The study highlights significant performance gaps in retrievers and generators, urging advancements in domain-specific RAG system evaluations.

"OmniEval: An Omnidirectional and Automatic RAG Evaluation Benchmark in Financial Domain"

Introduction

"OmniEval: An Omnidirectional and Automatic RAG Evaluation Benchmark in Financial Domain" introduces a comprehensive evaluation benchmark tailored for Retrieval-Augmented Generation (RAG) systems within the financial sector. The study addresses the inadequacy of LLMs in handling domain-specific knowledge due to their generic training data. To tackle this limitation, the proposed benchmark, OmniEval, provides a structured, multi-dimensional evaluation trajectory aimed at financial queries, coupling both human and automated data generation methodologies to assess the RAG pipeline's performance comprehensively.

OmniEval Framework

The OmniEval benchmark consists of several core components:

Matrix-based RAG Evaluation System: OmniEval categorizes query scenarios into five distinct task classes—extractive QA, multi-hop reasoning, long-form QA, contrast QA, and conversational QA—and 16 financial topics. This matrix-based approach enables a detailed assessment of a RAG system’s capabilities across varied financial query types.
Multi-dimensional Evaluation Data Generation: The benchmark amalgamates GPT-4-driven automated data generation with human annotation, achieving an impressive 87.47% acceptance rate in human evaluations (Figure 1).
Figure 1: The visualization of OmniEval's generation pipeline of evaluation data.
Multi-stage Evaluation System: Recognizing the critical role of both retrievers and generators within RAG systems, OmniEval scrutinizes retrieval processes and end-response quality, facilitating a holistic evaluation of the pipeline.

Evaluation Metrics

OmniEval employs both rule-based metrics such as MAP and Rouge and LLM-based metrics, which include hallucination detection and numerical accuracy. This dual-angled approach enhances reliability through manual annotations and LLM-driven evaluations.

Experimental Results

Experiments conducted on various retrievers, including BGE-M3 and GTE-Qwen2-1.5B, demonstrate the system’s robustness and variability in performance based on task and topic-specific scenarios. The evaluations confirm considerable performance disparities in RAG systems across topics and tasks, underscoring a gap and potential for model improvement (Figure 2).

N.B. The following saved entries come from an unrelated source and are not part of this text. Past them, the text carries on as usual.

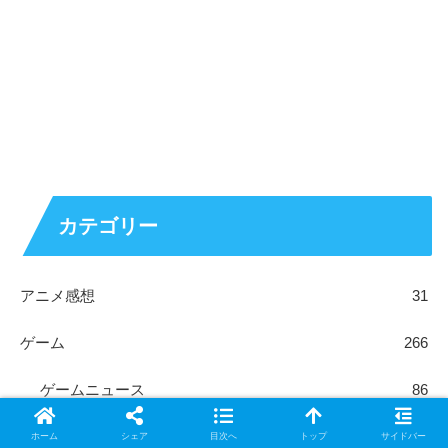
カテゴリー
アニメ感想
31
ゲーム
266
ゲームニュース
86
ゲーム感想・レビュー
102
ホーム
シェア
目次へ
トップ
サイドバー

Figure 2: Visualization of matrix-based evaluation of GTE-Qwen2.5-1.5B+Yi15-34B on Rouge-L.

Implications and Future Work

The creation of OmniEval marks a significant stride towards the automatic and detailed evaluation of RAG systems within specialized domains. By providing a nuanced assessment of model performance tailored to complex financial scenarios, OmniEval underscores the necessity of integrating comprehensive domain-specific evaluation benchmarks into model training and testing. Future research directions may include expanding the scope of OmniEval to cover more nuanced financial topics and employing it as a training tool for refining LLM performance on expert tasks.

Conclusion

OmniEval presents a significant advancement in the evaluation of RAG systems for domain-specific applications. By offering a multi-dimensional, matrix-driven assessment framework, it illuminates the nuanced performance of retrievers and generators across diverse financial query scenarios, paving the way for enhanced RAG capabilities in specialized fields. Such domain-oriented benchmarks are crucial for steering LLM development toward adept handling of intricate domain-specific queries, offering a structured approach to addressing the gap between general AI models and expert domain necessities.